Quand il nous a envoyé son communiqué au sujet des non-excusés, l’espoir s’est envolé: c’est comme s’il faisait un pas dans la bonne direction, puis trois pas en arrière. Il a ensuite à nouveau fait volte-face . Mais l’information était brouillée. Beaucoup d’élèves ne sont pas venus pour cette ­raison. Est-ce que le ministre a voulu nous faire peur? C’était peut-être une stratégie.

Parle-t-on suffisamment du réchauffement climatique à l’école?

«Non. Les cours de biologie le mentionnent, mais pas assez. S’ils n’investissaient pas de leur temps personnel, certains jeunes de mon âge n’auraient aucune idée de l’étendue du problème.

J’étais très contente cette année car, dans notre école, le thème de l’année était l’écologie. Nous étions invités à nous interroger sur les manières de rendre notre école plus durable. Et des actions ont été faites, avec des workshops sur le sujet, du matériel de classe soutenable, sans plastique. Mais je suis dans une école privée. Ce n’est pas le gouvernement qui a décidé cela. C’est à l’initiative des élèves et des professeurs. La plupart des écoles ne font rien. Il y a bien eu le ‘ClimateXchange’, qui aurait pu servir de point de départ pour, par exemple, organiser des workshops dans les écoles afin de sensibiliser les élèves aux conséquences de la crise climatique.

Que voulez-vous faire à l’avenir? Quels sont vos projets de vie?
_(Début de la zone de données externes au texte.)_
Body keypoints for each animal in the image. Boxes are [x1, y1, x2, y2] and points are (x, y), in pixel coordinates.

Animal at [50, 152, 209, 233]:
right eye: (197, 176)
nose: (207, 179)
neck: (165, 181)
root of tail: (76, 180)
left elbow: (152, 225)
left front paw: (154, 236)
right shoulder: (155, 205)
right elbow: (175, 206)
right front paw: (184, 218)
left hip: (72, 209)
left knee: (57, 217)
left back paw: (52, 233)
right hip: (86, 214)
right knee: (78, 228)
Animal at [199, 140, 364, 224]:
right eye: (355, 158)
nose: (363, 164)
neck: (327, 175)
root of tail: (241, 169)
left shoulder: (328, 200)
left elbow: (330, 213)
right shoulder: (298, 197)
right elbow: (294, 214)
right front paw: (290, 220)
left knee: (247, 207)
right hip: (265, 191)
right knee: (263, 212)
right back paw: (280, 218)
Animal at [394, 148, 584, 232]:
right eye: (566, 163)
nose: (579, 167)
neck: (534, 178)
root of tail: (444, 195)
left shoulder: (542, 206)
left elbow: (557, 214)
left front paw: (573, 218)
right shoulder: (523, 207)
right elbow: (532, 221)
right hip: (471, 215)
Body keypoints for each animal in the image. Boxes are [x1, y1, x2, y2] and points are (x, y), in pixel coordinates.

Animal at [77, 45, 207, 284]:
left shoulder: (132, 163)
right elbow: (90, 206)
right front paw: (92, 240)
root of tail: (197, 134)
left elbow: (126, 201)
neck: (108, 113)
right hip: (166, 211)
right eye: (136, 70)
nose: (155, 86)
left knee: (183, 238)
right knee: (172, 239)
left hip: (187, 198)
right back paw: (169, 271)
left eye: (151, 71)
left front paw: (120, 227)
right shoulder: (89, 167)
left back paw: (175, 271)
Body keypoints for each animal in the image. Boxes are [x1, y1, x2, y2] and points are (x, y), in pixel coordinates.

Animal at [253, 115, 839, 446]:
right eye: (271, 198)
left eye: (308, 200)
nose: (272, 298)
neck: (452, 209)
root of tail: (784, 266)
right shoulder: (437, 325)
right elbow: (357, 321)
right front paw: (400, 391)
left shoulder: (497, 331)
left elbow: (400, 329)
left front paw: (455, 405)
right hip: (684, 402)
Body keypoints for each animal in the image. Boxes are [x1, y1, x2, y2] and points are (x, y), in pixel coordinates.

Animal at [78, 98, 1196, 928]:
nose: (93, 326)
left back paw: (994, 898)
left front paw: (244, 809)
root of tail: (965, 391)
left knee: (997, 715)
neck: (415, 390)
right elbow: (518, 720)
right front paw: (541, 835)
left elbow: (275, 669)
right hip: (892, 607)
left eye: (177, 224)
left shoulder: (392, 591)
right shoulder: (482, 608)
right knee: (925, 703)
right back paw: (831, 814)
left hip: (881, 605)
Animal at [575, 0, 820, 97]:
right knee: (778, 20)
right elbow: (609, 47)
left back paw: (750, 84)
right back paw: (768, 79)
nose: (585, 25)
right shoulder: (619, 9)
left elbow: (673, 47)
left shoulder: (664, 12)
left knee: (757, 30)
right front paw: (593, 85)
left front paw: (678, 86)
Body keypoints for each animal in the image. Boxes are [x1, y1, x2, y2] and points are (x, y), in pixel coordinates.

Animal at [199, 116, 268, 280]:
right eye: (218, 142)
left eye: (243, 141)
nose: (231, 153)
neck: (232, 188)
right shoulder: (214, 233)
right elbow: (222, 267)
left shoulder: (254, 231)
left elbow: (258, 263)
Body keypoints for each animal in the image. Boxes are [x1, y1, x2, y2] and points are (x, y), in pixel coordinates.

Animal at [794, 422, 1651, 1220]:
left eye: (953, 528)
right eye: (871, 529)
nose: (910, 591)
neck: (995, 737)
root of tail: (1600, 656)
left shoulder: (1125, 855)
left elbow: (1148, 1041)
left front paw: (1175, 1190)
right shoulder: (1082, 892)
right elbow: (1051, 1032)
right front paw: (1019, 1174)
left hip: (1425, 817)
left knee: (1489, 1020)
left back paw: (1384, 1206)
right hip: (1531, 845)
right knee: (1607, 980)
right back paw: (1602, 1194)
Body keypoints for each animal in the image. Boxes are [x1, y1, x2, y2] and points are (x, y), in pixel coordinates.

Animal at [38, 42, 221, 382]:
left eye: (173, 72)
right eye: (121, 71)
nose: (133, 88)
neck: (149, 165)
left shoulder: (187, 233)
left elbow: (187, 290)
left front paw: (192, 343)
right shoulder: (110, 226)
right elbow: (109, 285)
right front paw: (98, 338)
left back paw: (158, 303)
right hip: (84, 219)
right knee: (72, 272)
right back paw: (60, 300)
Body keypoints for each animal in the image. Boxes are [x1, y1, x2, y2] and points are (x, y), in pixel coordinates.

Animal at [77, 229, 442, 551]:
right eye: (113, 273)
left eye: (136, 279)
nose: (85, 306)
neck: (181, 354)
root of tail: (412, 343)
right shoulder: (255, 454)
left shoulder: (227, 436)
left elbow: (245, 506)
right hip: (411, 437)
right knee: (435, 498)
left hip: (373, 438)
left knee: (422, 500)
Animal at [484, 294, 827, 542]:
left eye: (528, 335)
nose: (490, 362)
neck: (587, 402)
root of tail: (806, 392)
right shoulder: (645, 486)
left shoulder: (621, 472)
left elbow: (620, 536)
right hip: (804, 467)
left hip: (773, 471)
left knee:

«Est-ce que ça vaut la peine de faire des plans pour le futur? On ne sait même pas comment la crise climatique va nous affecter. Même les scientifiques n’en ont aucune idée. Donc quand on me demande ce que je veux faire plus tard, je réponds que je n’en ai aucune idée. Plein de choses m’intéressent pourtant.

Je peux me projeter dans les semaines ou les mois à venir, mais pas dans 10-20 ans, parce que le monde ne sera plus comme maintenant. Des changements auront eu lieu, notre mode de vie changera. Nous n’avons aucune idée de ce à quoi nous allons faire face.»